Where There’s a Will, There’s a Way: A Parent's Odyssey Through the World of Autism - Part 2
by Gerald de Groot
Mark spent 10 very fruitful years at the school - mainly as a day student with occasional residential periods when we went on holiday. He became increasingly socialized and developed into a delightful person whose company everybody seemed to enjoy.
He did have some rare periods of anxious and angry behavior. However as he approached age 15, we and other parents of children of similar age at the school, began to worry about the future. As things stood at the time, after age 18, children ceased to come under the auspices of the education authority, and their school funding would cease.
And there were no facilities available anywhere for adults suffering from autism. The prospect of our children ceasing to receive any further stimulation and almost certainly regressing to their pre- school states was beyond contemplation. So a plan was hatched.
A number of circumstances came together at that point. A little earlier an adjoining house to those that formed the school at Florence Road, Ealing had come on the market. In order to help the school expand, the parents set up a charity - The Ealing Autistic Trust - with four trustees, of which I was one, and bought it. This was made possible by a loan on favorable terms from the bank of one of the parents - Don White - who was also very active in helping us with finding and purchasing Somerset Court. At approximately the same time, Mrs. Elgar's husband, who worked for British Rail, was told he was being transferred to the West Country. It was therefore decided that we would seek a property for a residential home for autistic adults in the West Country, and that Mrs. Elgar would be its first principal.
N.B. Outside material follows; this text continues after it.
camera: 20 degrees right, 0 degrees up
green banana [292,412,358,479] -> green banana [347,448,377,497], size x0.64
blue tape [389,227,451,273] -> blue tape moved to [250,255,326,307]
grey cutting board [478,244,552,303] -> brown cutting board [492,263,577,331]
What followed was approximately eighteen months of weekends going to and fro from the West Country looking for possible sites. We parents took it in turn, and Sybil accompanied us.
Finally we found Somerset Court, which then consisted of the main house and 26 acres of fields and grounds. It was owned by a supermarket millionaire named Cashman who, when he learned what we were about, sold it to the Ealing Autistic Trust for approximately £120,000. The money was raised by selling the house we owned in Ealing to the National Autistic Society - who already owned the other houses used by the School - and raising loans from parents who wanted their children to go to Somerset. Some parents re-mortgaged their houses to raise the loan, and all loans but two were subsequently commuted into gifts.
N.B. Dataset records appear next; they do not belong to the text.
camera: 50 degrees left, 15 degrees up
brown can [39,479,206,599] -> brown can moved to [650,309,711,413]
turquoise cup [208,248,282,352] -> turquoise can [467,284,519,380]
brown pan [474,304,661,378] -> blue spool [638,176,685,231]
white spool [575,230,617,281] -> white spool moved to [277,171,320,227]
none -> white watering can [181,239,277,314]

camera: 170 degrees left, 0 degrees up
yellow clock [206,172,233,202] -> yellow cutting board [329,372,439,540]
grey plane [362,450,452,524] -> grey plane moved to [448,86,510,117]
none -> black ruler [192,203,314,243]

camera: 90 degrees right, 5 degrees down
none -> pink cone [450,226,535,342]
And so, in September 1974, twenty young people who had been at the Ealing School, moved with Mrs. Elgar to begin their new lives at Somerset Court. All fees were met by their local authorities. The Court was run and administered by a committee consisting of mainly parents and Sybil Elgar, and chaired by Michael Baron.
This achievement was marked by the BBC TV program Panorama doing a feature about it. It was the first unit for autistic adults to be set up in Europe and possibly in the world.
Funds for equipment etc. were raised in a number of ways including a radio appeal read by the actor David Tomlinson - the father in Mary Poppins- who had a son who had been at the school and was now at the Court, and which I scripted.
Mrs. Elgar held the view that autistic people benefited from stimulus and education throughout their lives, and the Court provided continuous courses as well as a range of other day-activities such as woodwork, horticulture, weaving, and printing.
During this period all residents were housed in the main building, where all indoor activities took place. This continued until 1983, but before then the committee persuaded the Bristol Churches Housing Trust to take a conveyance on the land on which the first new building was constructed, and which was then leased back to the Ealing Autistic Trust. This enabled eight residents to be moved out of the main building - easing the considerable burden there.
By 1983 however, the initial pioneering parents were beginning to feel their ages, and in addition the main house, and especially its roof, was desperately in need of repair at an estimated cost of £45,000, which the Trust did not have. In the interests of the long term sustainability of the Court, it was decided to gift the Court to The National Autistic Society, provided they undertook the necessary refurbishment. The transfer was completed in late 1984.